The May 21 Bangor Daily News featured a story about the conservation of 342,000 acres in a deal put together by Downeast Lakes Land Trust, which raised $34.8 million to purchase the land and conservation easements. Nine years ago some Grand Lake Stream residents, concerned about “the long-term future of the working forests and the growing threat of development,” decided to take action, and subsequently raised the funds to create one of the largest conservation blocks the state has ever seen. These folks deserve our thanks. They saw a need for conservation and met that need.
Contrast this with Plum Creek Timber Co.’s proposal for massive development in the Moosehead region. Proponents argue that the donation of 90,000 acres of industrial forest conservation land in exchange for allowing Plum Creek to develop 975 subdivision lots and an additional 1,050 resort units, many of which will be seasonal home lots, is a worthwhile deal. Taxpayers are also being given the privilege of helping to purchase an easement on 266,000 acres of industrial forest for $10 million, raised through tax dollars and private donations, and purchasing in fee simple 75,000 acres of conservation land, for $25 million raised in a similar manner. We are “warned” that without approval of this plan, this land will be developed to the maximum capacity over the coming years.
After two days of staff presentations of recommended changes to the Plum Creek concept plan, the Land Use Regulation Commission seemed willing to grant the rezoning application if the company was willing to make the recommended changes.
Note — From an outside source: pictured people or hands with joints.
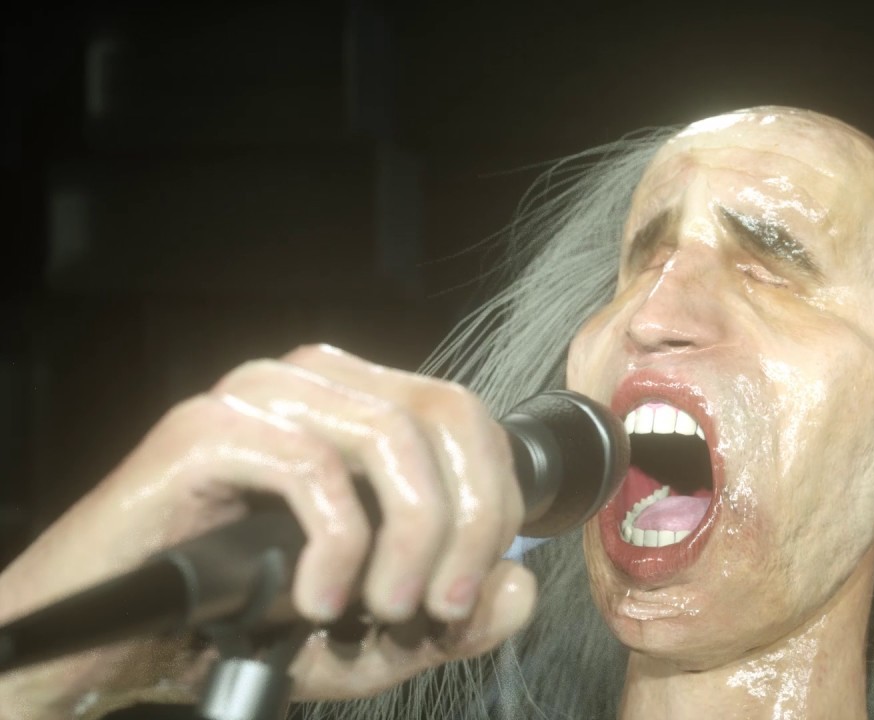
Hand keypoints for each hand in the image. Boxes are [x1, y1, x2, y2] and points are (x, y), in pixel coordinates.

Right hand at [0, 344, 535, 716]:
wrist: (114, 643)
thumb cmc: (239, 626)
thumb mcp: (372, 638)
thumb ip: (456, 619)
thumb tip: (521, 586)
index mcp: (364, 410)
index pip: (470, 418)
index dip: (495, 503)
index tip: (473, 586)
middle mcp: (318, 384)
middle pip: (447, 417)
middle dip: (468, 521)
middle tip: (439, 605)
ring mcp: (260, 398)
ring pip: (389, 437)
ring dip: (408, 537)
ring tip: (383, 607)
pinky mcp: (206, 429)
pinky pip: (310, 467)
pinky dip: (334, 544)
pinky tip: (313, 600)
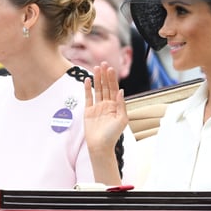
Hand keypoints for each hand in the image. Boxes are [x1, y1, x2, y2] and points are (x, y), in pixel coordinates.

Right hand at [84, 62, 126, 185]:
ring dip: (97, 79)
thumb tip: (120, 90)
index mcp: (116, 106)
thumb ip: (121, 104)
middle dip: (105, 75)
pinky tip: (87, 80)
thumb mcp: (122, 119)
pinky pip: (88, 97)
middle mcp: (107, 104)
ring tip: (96, 68)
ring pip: (97, 89)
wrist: (100, 145)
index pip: (114, 89)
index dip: (112, 79)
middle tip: (103, 64)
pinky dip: (87, 88)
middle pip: (106, 86)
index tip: (110, 69)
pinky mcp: (88, 110)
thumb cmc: (113, 135)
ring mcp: (97, 107)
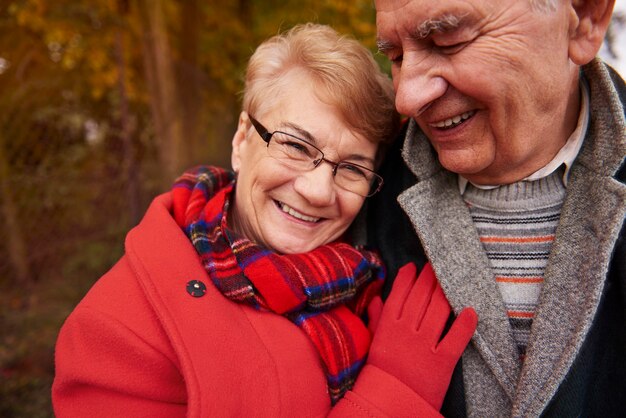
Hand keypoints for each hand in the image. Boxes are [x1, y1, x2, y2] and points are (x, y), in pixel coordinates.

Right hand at [366, 262, 476, 409]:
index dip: (409, 277)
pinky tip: (471, 311)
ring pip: (439, 310)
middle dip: (429, 278)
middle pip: (421, 296)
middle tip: (436, 266)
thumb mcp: (375, 341)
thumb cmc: (382, 371)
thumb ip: (376, 318)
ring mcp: (424, 345)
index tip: (415, 267)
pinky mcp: (442, 362)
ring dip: (445, 292)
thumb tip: (376, 297)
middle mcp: (406, 331)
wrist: (391, 401)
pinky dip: (465, 324)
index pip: (400, 293)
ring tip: (450, 279)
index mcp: (388, 325)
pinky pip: (456, 338)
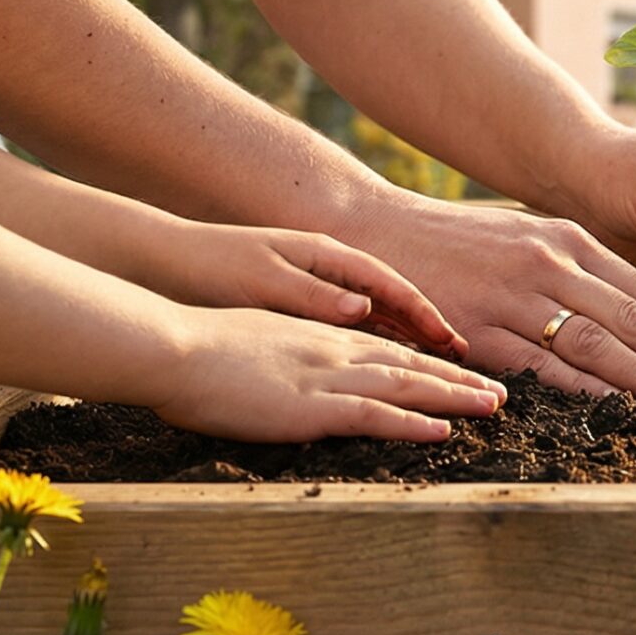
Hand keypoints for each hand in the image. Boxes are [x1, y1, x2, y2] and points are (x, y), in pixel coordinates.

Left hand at [141, 220, 467, 354]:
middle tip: (472, 370)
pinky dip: (379, 351)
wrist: (163, 264)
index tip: (455, 345)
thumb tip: (365, 309)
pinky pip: (354, 333)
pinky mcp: (301, 312)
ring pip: (379, 325)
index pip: (393, 288)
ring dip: (413, 349)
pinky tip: (392, 375)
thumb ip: (314, 296)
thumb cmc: (211, 268)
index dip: (427, 318)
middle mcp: (330, 274)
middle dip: (435, 340)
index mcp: (328, 258)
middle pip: (396, 308)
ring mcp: (318, 293)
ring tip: (447, 376)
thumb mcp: (263, 279)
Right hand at [154, 307, 507, 443]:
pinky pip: (374, 415)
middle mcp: (334, 352)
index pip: (389, 350)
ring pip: (407, 386)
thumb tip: (298, 376)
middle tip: (500, 391)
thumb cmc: (197, 348)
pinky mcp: (311, 405)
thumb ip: (287, 358)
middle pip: (411, 365)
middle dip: (458, 379)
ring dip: (454, 398)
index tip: (462, 372)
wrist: (171, 345)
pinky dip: (412, 423)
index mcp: (320, 337)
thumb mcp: (256, 342)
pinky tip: (443, 431)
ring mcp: (326, 377)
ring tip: (493, 407)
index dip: (430, 362)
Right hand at [342, 193, 635, 400]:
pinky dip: (585, 388)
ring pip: (599, 343)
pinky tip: (618, 408)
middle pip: (633, 320)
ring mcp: (516, 295)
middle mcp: (550, 263)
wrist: (375, 231)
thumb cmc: (456, 242)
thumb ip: (574, 270)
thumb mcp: (526, 237)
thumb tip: (627, 316)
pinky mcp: (480, 327)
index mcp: (568, 239)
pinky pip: (544, 363)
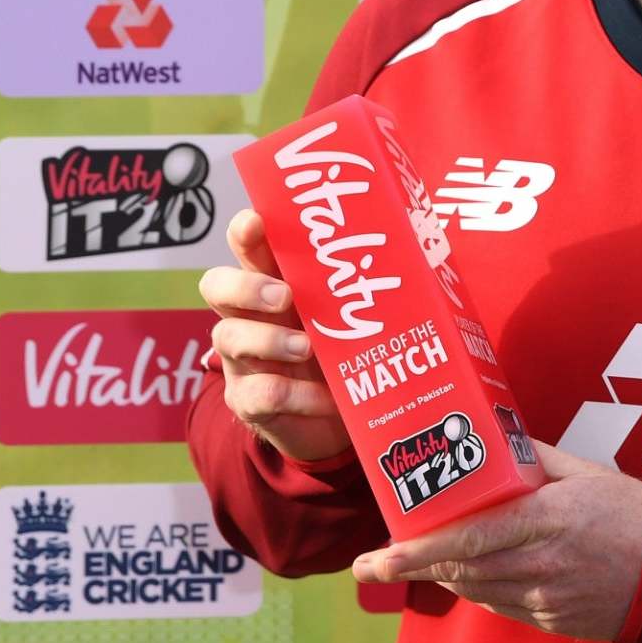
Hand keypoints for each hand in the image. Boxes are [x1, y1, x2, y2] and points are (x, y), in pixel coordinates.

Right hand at [197, 208, 351, 464]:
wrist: (336, 419)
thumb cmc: (346, 347)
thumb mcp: (356, 310)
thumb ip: (370, 279)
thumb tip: (424, 239)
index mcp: (274, 280)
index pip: (247, 244)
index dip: (245, 230)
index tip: (258, 223)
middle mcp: (249, 314)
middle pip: (217, 285)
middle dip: (247, 287)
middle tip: (286, 297)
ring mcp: (243, 358)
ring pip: (229, 338)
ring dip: (270, 341)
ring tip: (308, 348)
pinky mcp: (248, 401)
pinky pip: (258, 395)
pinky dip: (295, 396)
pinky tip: (327, 398)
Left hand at [350, 441, 641, 641]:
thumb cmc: (634, 514)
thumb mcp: (587, 472)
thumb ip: (539, 457)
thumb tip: (499, 437)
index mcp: (546, 520)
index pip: (470, 538)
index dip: (421, 549)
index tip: (382, 552)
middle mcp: (539, 564)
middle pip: (461, 570)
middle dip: (411, 568)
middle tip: (370, 564)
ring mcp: (544, 599)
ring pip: (475, 590)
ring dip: (439, 577)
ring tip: (407, 564)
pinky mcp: (551, 621)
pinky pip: (500, 606)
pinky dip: (474, 590)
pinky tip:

Various commissioners made it clear that the only reason they were considering supporting Plum Creek’s plan was the large amount of conservation land that would be made available. Staff and consultants made it clear that the conservation land transactions must be consummated before issuing any development approvals, recommended significant changes in permitted uses on the conservation land, and strongly suggested that the conservation easements be held by the Bureau of Parks and Lands, a state agency.
The juxtaposition of these two projects that concern almost identical amounts of conservation land, for an almost identical cost, is stark. Downeast Lakes worked for many years to create a conservation project that served the needs of the region’s residents, including recognition of their economic needs. As the Downeast Lakes Land Trust Web site notes, the project is “designed to sustain a natural resource based, rural community economy … to take advantage of this incredible conservation opportunity, one that will offer support to the local economy, linked by tradition to the natural resource base for sustenance.”
The Plum Creek project, however, is not regionally initiated or controlled by the residents of the Moosehead region. Nor does it provide, much less sustain, real economic development. As the director of the Maine State Housing Authority stated during the Plum Creek hearings, most of the workers to be employed by the resorts, the only long-term economic engines created by the project, won’t be able to purchase homes because their wages will be too low. And, in a very significant comment, one of the consultants at the Plum Creek deliberations stated that much of the work force would be coming from thousands of miles away, and would be employed under work visas. So much for jobs for locals.
Last week’s LURC deliberations showed that conservation land is key to the commission’s approval of the rezoning petition. So why are they turning to a model that sacrifices the environment on the altar of development, rather than to the model used so successfully in a neighboring region?
The Downeast folks raised $34.8 million to conserve 342,000 acres in their region. Yet LURC appears to be on the verge of allowing the development of two huge resorts, 975 subdivision lots and 1,050 resort lots in order to facilitate the purchase of easement and fee conservation land totaling 342,000 acres for a cost of $35 million. Same cost, same acreage, but Downeast gets pure conservation land and no development, and Moosehead gets industrial conservation and excessive development.
Why does anyone think this makes sense? If LURC rejected this proposal, we’d lose the 90,000-acre balance easement, but we’d also be rid of the out-of-scale proposed development, and LURC could get down to the job of creating an appropriate zoning scheme for the region.
Yet LURC appears to be poised to fall for the fallacious argument that the only way to conserve land is by acquiescing to the demands of developers who are using specious promises of conservation as a carrot. But there is another path, and the Downeast Lakes Land Trust has shown us that path.
Lynne Williams is a lawyer in Bar Harbor. She represents the Forest Ecology Network and RESTORE: The North Woods.